We also tried to make elements as searchable as possible. For example, in our legacy design system, we had one Figma frame that all icons were dumped on with no real organization or labeling. To update our iconography, we replaced our in-use icons with equivalent ones from the Myicons icon pack. For each new icon, it was named with both the in-product meeting and the visual descriptor, so designers could search by either to find the correct icon.

Figma Components

In order to keep the components as versatile as possible, I leaned heavily on Figma’s variant properties. I consulted with designers to see which parts of components should be able to be toggled on or off or edited, then brought demos to a weekly design critique meeting to solicit feedback before embedding them into our design library.

I also embedded prototyping behavior between components with different states, so designers would have the prototype actions automatically built in. This can save so much time in the long run, especially when creating clickable prototypes for demos or for user testing.

Documentation

As design decisions were made, I included annotations and documentation about why we made the component the way it was, how the component should be used, and tips for implementing the component. It was important to keep a record of discussions we’d had and decisions we’d made as a group to avoid the dreaded question, “I don’t remember why we did this, do you?”

Theming

Once we had all the major components added to the library, I turned to tackling the problem of theming. We had been exploring a potential new business line where we could host other travel nursing agencies’ jobs on a white-labeled site. The most straightforward way to create a mockup of a potential white-label solution would be to change each instance of our brand color and font to our theoretical partner’s branding. However, manually changing each and every instance would be extremely time-consuming and inefficient. Enter: design tokens.

I studied the way other large design systems leveraged design tokens, like Adobe Spectrum and Salesforce’s Lightning Design System. Based on those examples, I created a structure that would work for Nomad at a smaller scale.
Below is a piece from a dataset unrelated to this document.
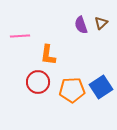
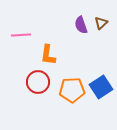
pink line: moved 1 px right, 1 px up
Thankfully, Figma had just introduced a beta feature called variables (not to be confused with variants) meant to address this exact issue. I collected every color we used across all the components and named them by color family and intensity (e.g. Red 100, Red 200, Red 300, etc.) for global tokens. I did this for our three main themes: our new “Spark” theme, our old “Legacy” theme, and a hypothetical “Agency” theme.

Then, I created a collection of “Semantic Tokens” that referenced only the global tokens from each theme collection, not hard-coded hex values.

After linking these together and applying semantic tokens to each component, I was able to create wholly theme-able components. This meant going forward, designers could pull components from the design library and they’d be themed straight out of the box; all they’d have to do is set the theme at the mockup level.

Results & Takeaways

Despite the brand assets being delivered a month late, and only having one full-time engineer, one full-time senior design system manager, and one designer (myself), we managed to build a working design system in just six months. It was fully launched and being actively used by designers and engineers leading up to our September 2023 rebrand announcement, which rolled out smoothly with virtually no major issues.

We were also able to create a much better foundation for the future. On the design side, we had a robust set of versatile components with prototyping behavior and theming already built in. On the engineering side, we had a UI library that was usable across all our platforms, and changes were a breeze to implement.

We have some REALLY smart components in Figma now.
— Designer
This is a testament to how great design systems can be. One change from a designer flows seamlessly to the UI library and it updates everywhere immediately. 👨‍🍳😘👌
— Engineer

Altogether, this was one of the most rewarding projects I’ve ever worked on because I grew so much over the course of it. Design systems require an exacting eye for detail, visual design skills, and technical skills, but the end result is well worth it when it results in untold saved hours in the prototyping, handoff, and development process.